Super Bowl XXXVII halftime show
- Part of: Super Bowl XXXVII
- Date: January 26, 2003
- Location: San Diego, California, United States
- Venue: Qualcomm Stadium
- Headliner: Shania Twain No Doubt
- Special guests: Sting
- Sponsor: AT&T Wireless
- Producer: Jimmy Iovine and Joel Gallen

Super Bowl halftime show chronology
| XXXVI (2002) | XXXVII (2003) | XXXVIII (2004) |

= Super Bowl XXXVII halftime show =

The Super Bowl XXXVII halftime show took place on January 26, 2003 at Qualcomm Stadium in San Diego, California, as part of Super Bowl XXXVII. Shania Twain, No Doubt, and Sting were featured in the show, sponsored by AT&T Wireless.

==Production==
The show was produced by Jimmy Iovine and Joel Gallen and was sponsored by AT&T Wireless.

Shania Twain's inclusion was announced by the NFL in early January. No Doubt then announced their inclusion the following day on their website. Ahead of the show, the producers promised that there would not be lip syncing. Speculation arose following the show that Twain lip synced her part of the performance. The show's sound producer, Paul Liszewski, claimed that Twain had sung live, but that her backing band and Twain's backing vocals were prerecorded. However, Twain later admitted that her main vocals had also been prerecorded due to concerns over sound quality.

Twain became the first artist to have performed both the Grey Cup and Super Bowl halftime shows, having already performed the halftime show at the 90th Grey Cup months earlier.

As of 2025, Twain's performance marks the last time that a country music act has performed in a Super Bowl halftime show.

==Synopsis==
Twain began the show by singing her song "Man! I Feel Like a Woman!". She next performed her song "Up!" which was new at the time. During part of the latter song, she walked down stairs to leave the stage and stand amongst the crowd on the field. After returning to the stage, Twain got on a lift that then elevated her as fireworks were launched.
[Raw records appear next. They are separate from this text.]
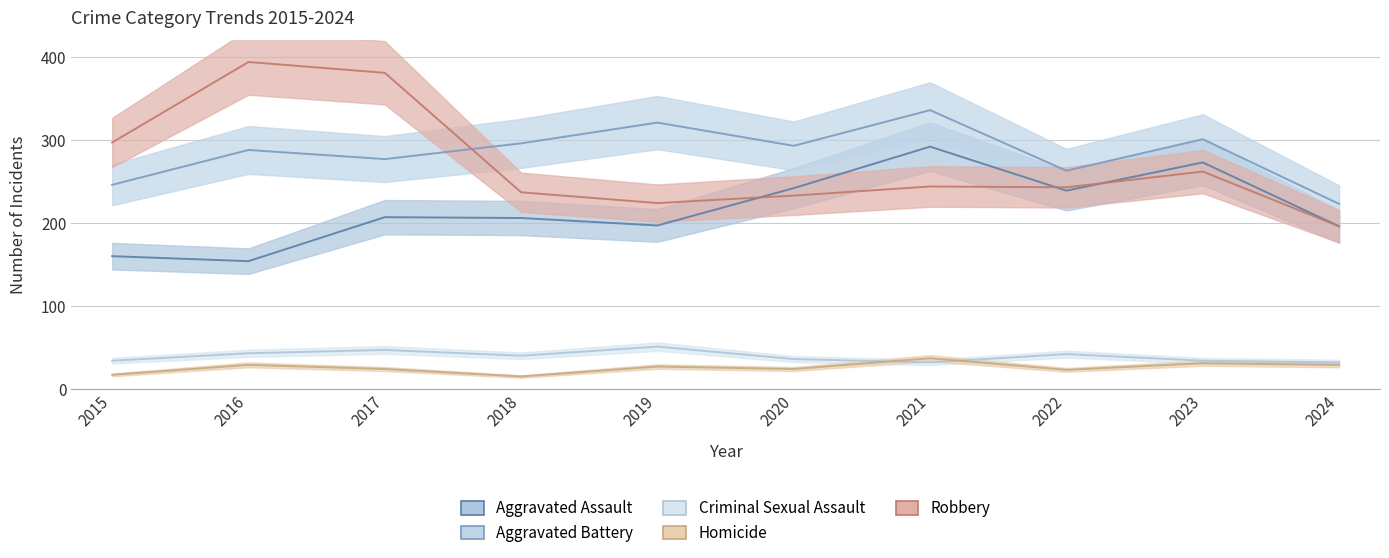

True or false: Homicide has more than 2 points higher than both neighbors.

True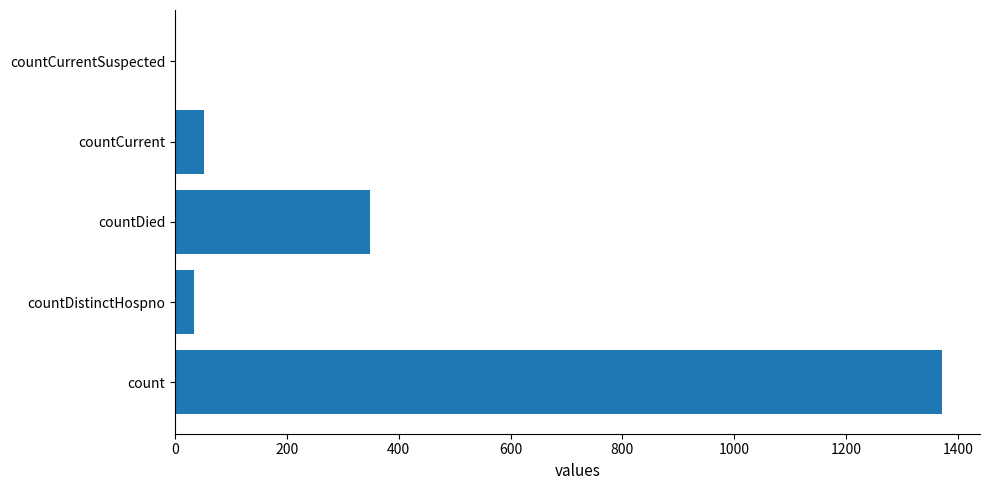

Does the chart contain stacked bars?

No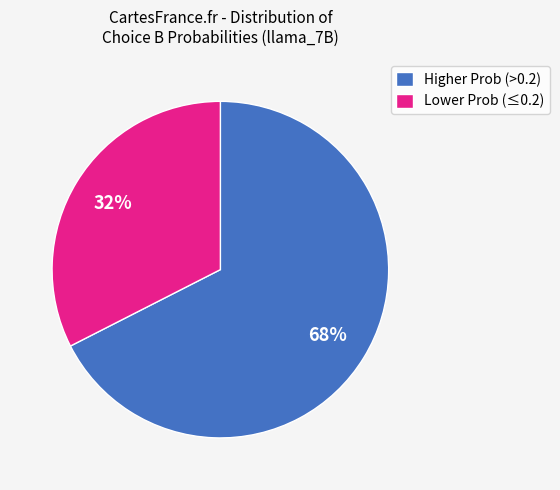

Do Higher Prob (>0.2) and Lower Prob (≤0.2) together represent more than half of the pie?

Yes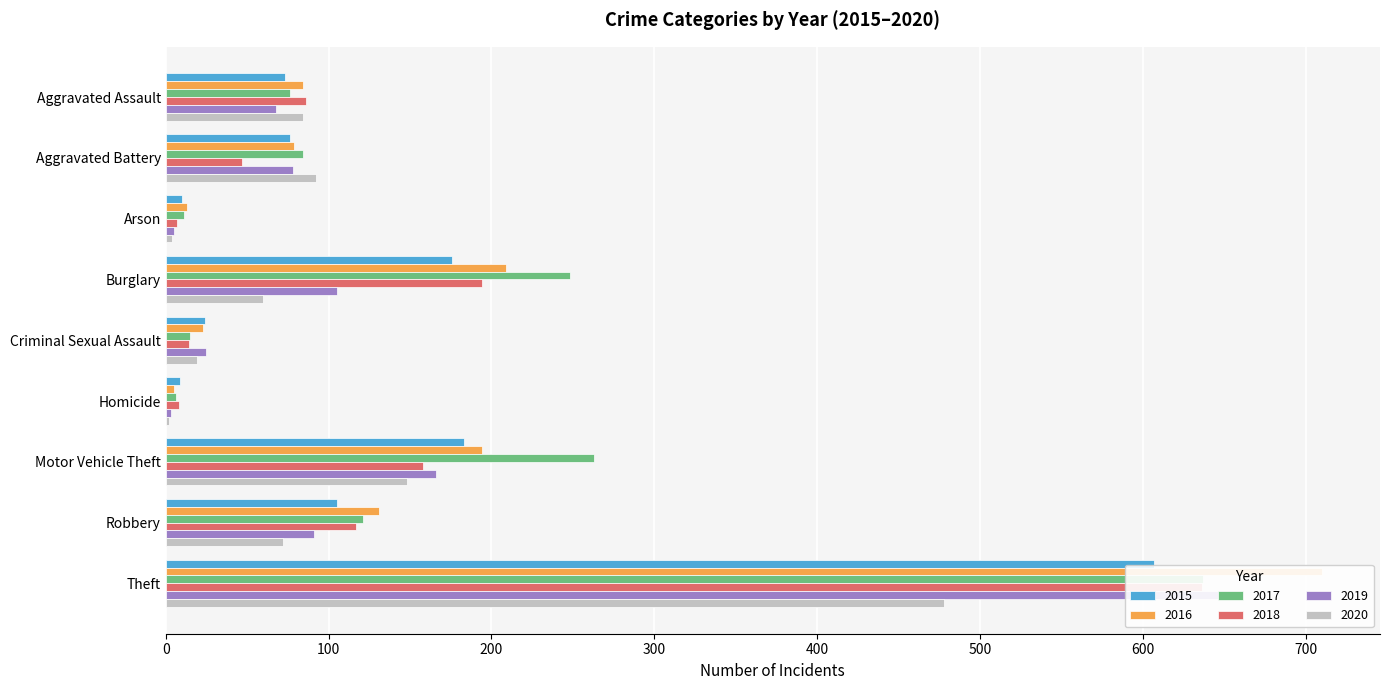

How many values in the 2020 series are below 72?

4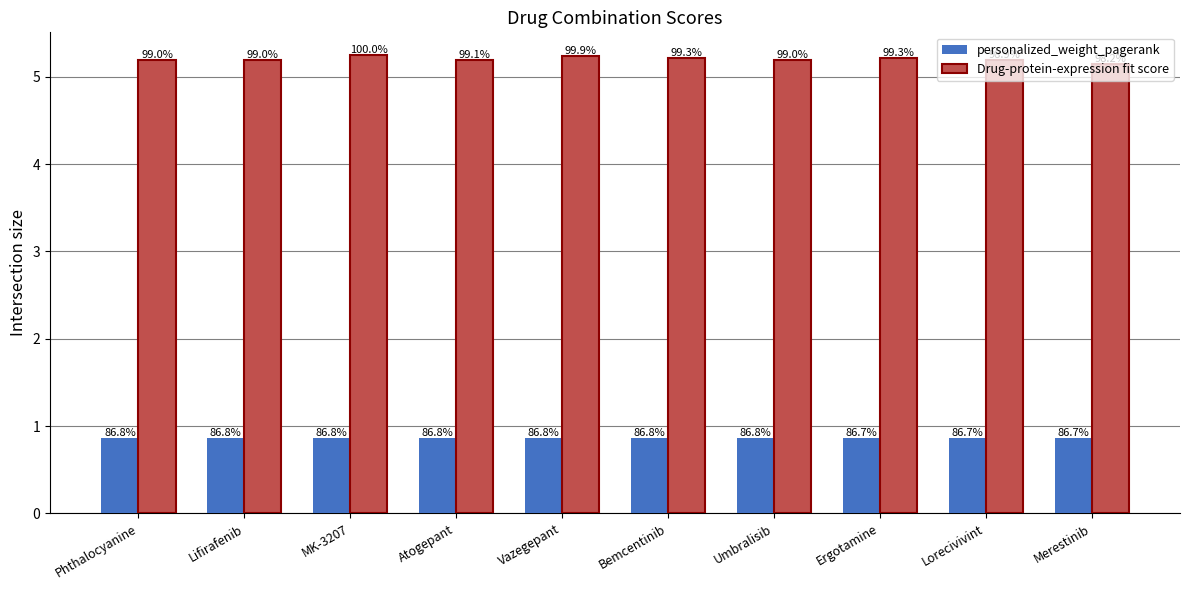

At which label does personalized_weight_pagerank reach its minimum?

Merestinib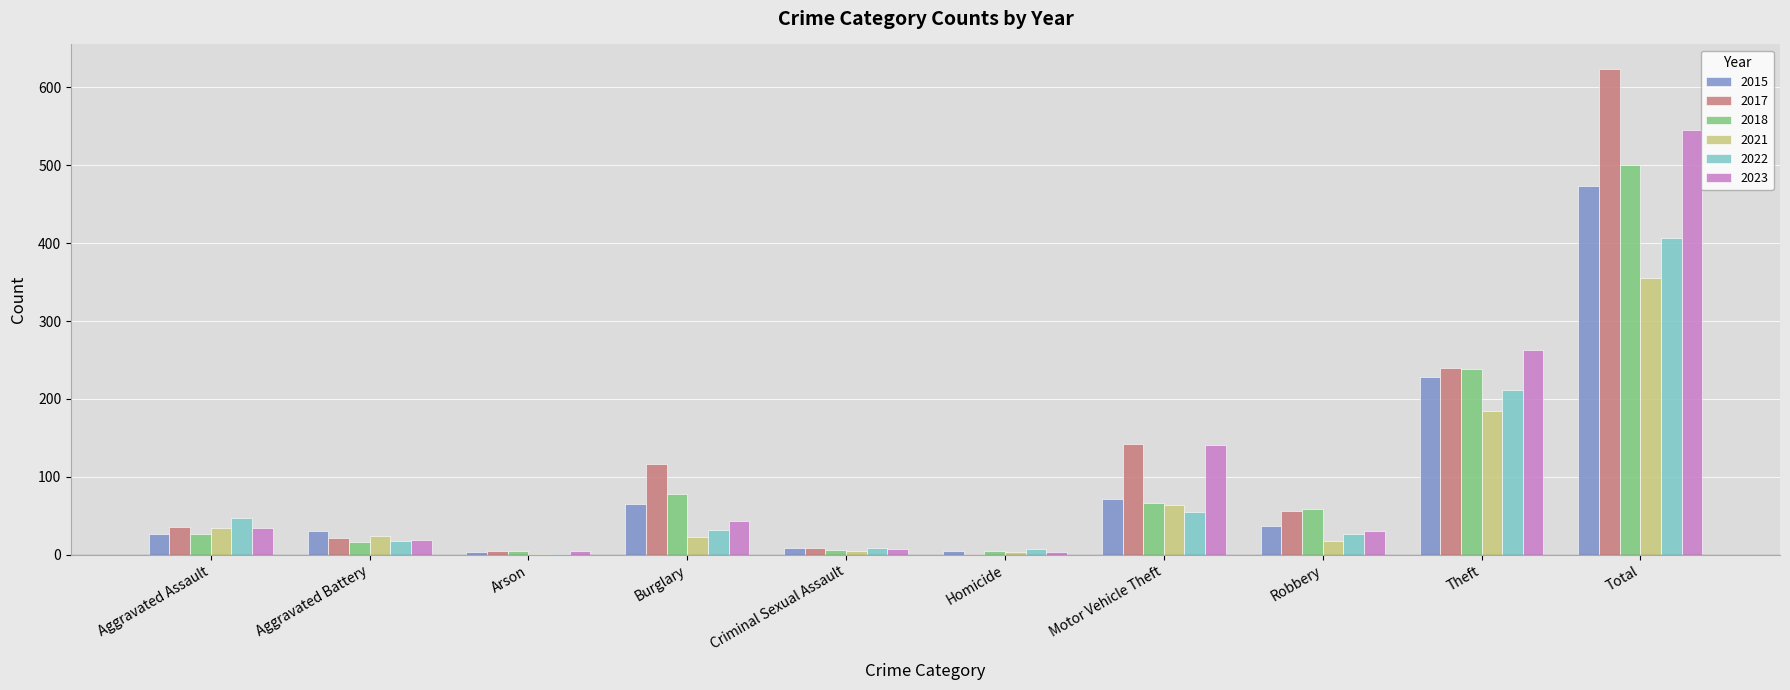

Is it true that 2015 equals 228 at Theft?

True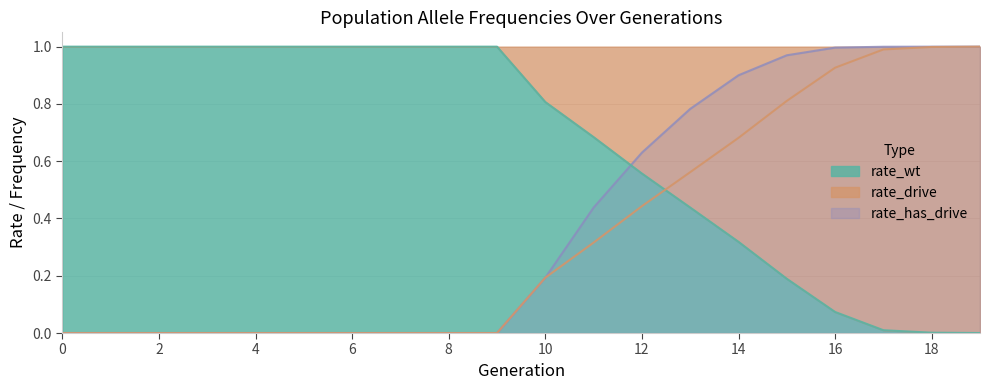

At how many categories does at least one series exceed 0?

20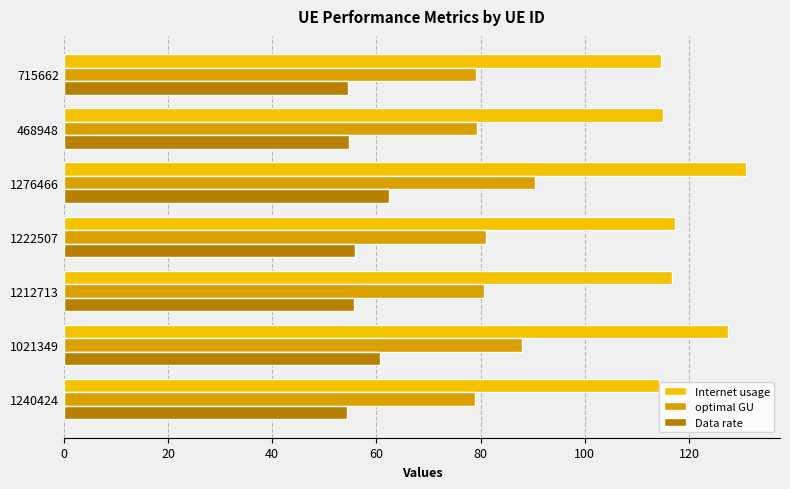

Read the Data rate value at 715662.

54.6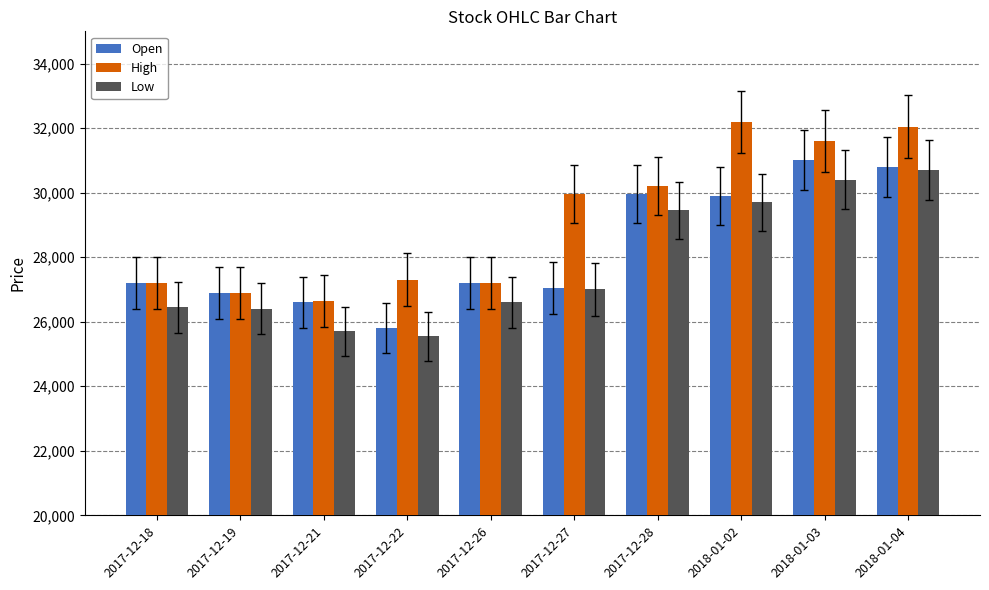

What position from the left is 2018-01-04?

10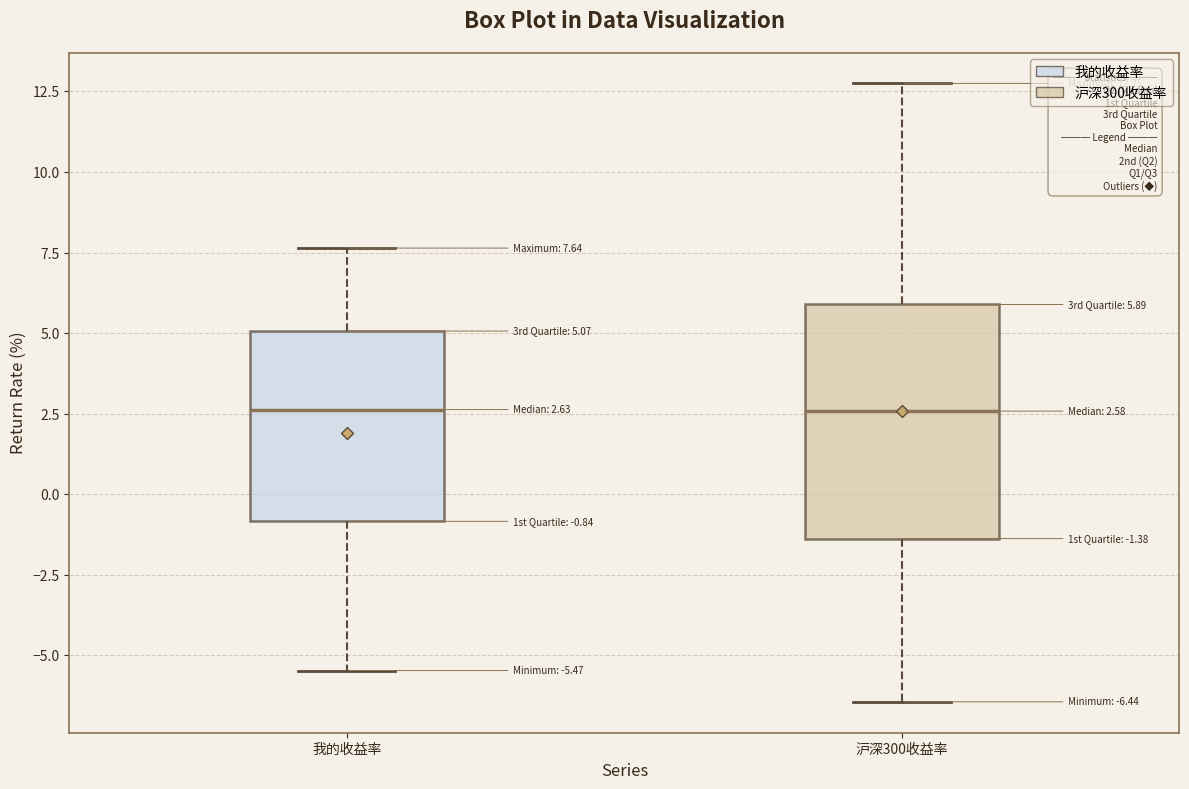

Which box is the tallest, from its lower edge to its upper edge?

沪深300收益率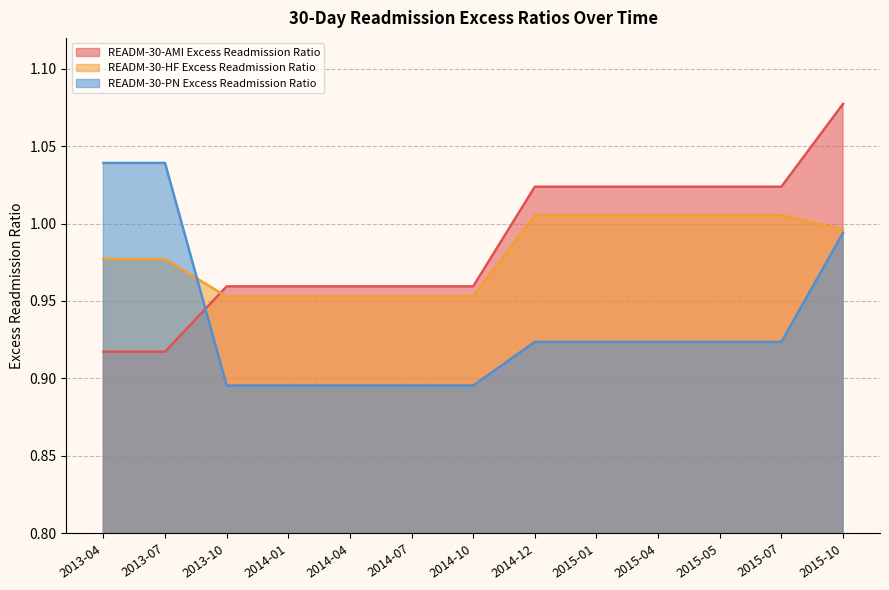

Between 2015-10 and 2015-04, which is larger?

2015-10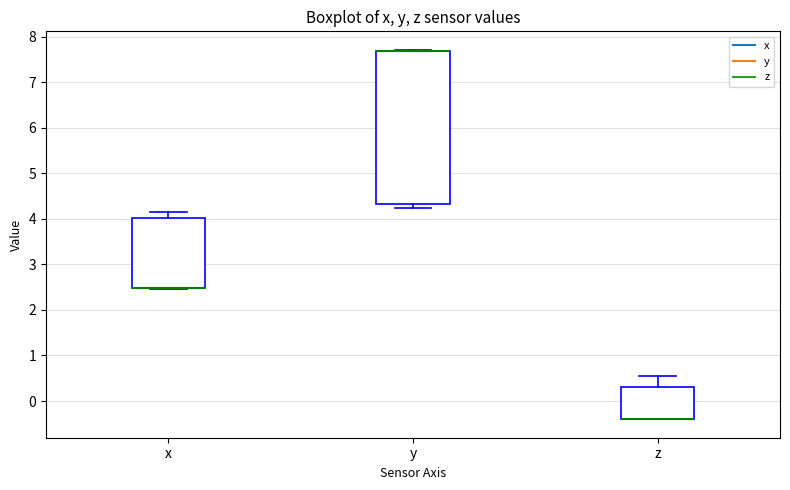

Where is the upper edge of the box for x on the y-axis? The values are not printed on the chart, so give them approximately, as read against the axis.

4.0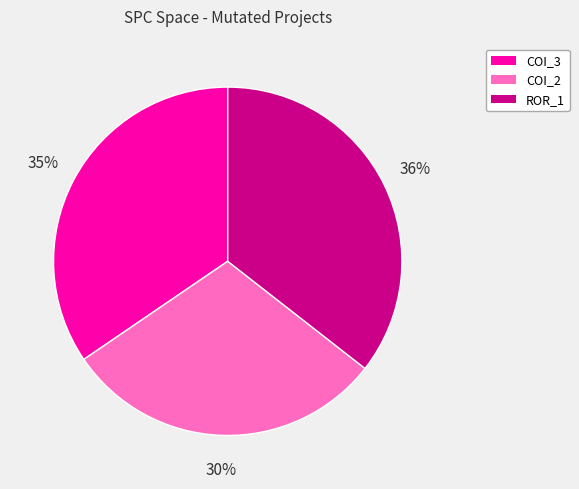

To the nearest percent, what is the difference between the largest and smallest slice percentages?

6%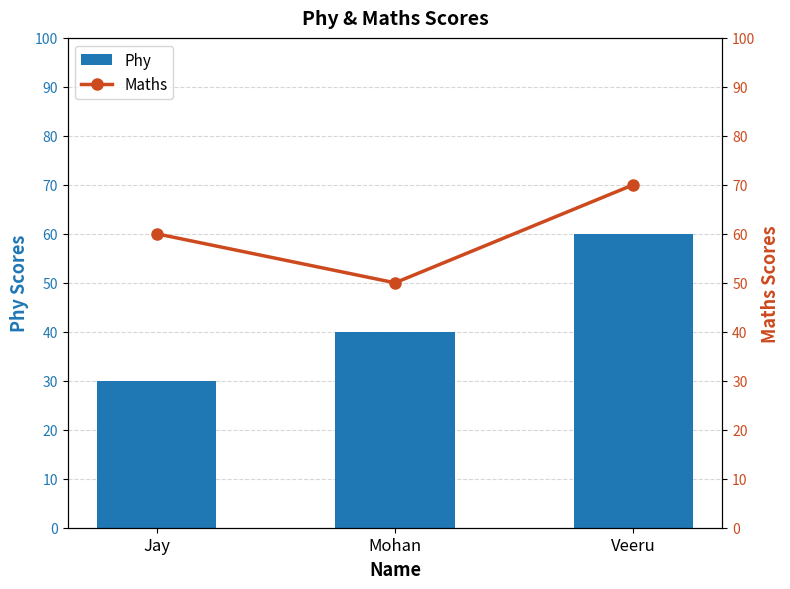

At how many categories does at least one series exceed 39?

3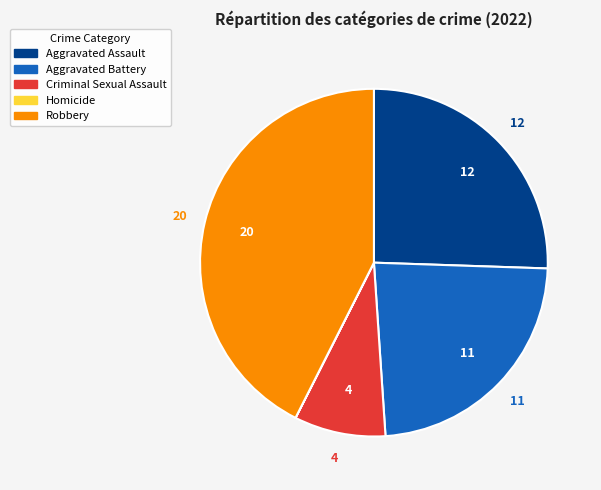

Do Robbery and Aggravated Assault together represent more than half of the pie?

Yes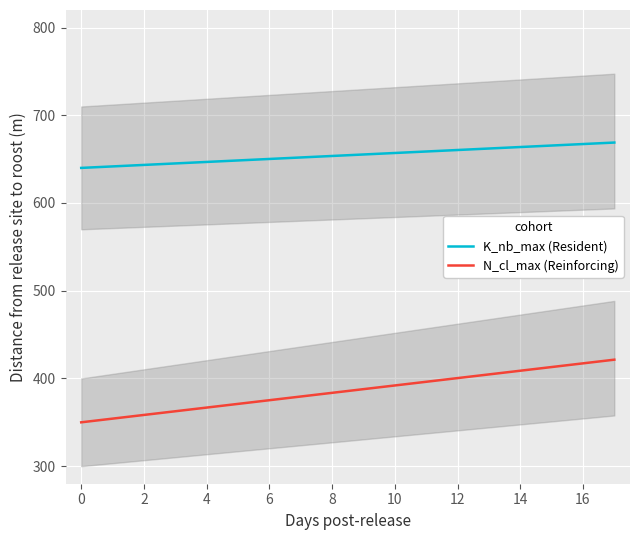

What is the maximum value for N_cl_max (Reinforcing)?

421.4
No Doubt then sang their hit "Just a Girl" with lead singer Gwen Stefani ad-libbing lines like "I'm just a girl at the Super Bowl!"

The show concluded with Sting performing "Message in a Bottle", with Stefani joining in midway through.

==Setlist==
- "Man! I Feel like a Woman!" (Shania Twain)
- "Up!" (Shania Twain)
- "Just a Girl" (No Doubt)
- "Message in a Bottle" (Sting with No Doubt)

==Reception==
===Critical===
Critics praised No Doubt and Sting's portion of the show, but gave a negative reception to Twain's portion of the show. Rolling Stone magazine called Twain's performance, a “career-freezing” bomb. Some argued that Twain, who was supposed to be the main attraction of the show, instead was overshadowed by No Doubt and Sting. The rendition of "Message in a Bottle" was regarded as the highlight of the show by some critics.

The show has, retrospectively, been ranked low among Super Bowl halftime performances by a number of outlets. Other outlets have ranked it in the middle tier of halftime shows. In 2020, E! ranked it among the best. Retrospectively, Jennifer Earl and Andy Sahadeo of Fox News wrote that the show, with Twain and Stefani front and center, presented a "girl power" moment.

===Commercial===
All the performers saw their latest releases receive a boost in sales in the week following the performance. Twain's Up! saw a 41% increase, No Doubt's Rock Steady saw a 23% increase, and Sting's The Very Best of Sting & The Police saw a 39% increase in sales.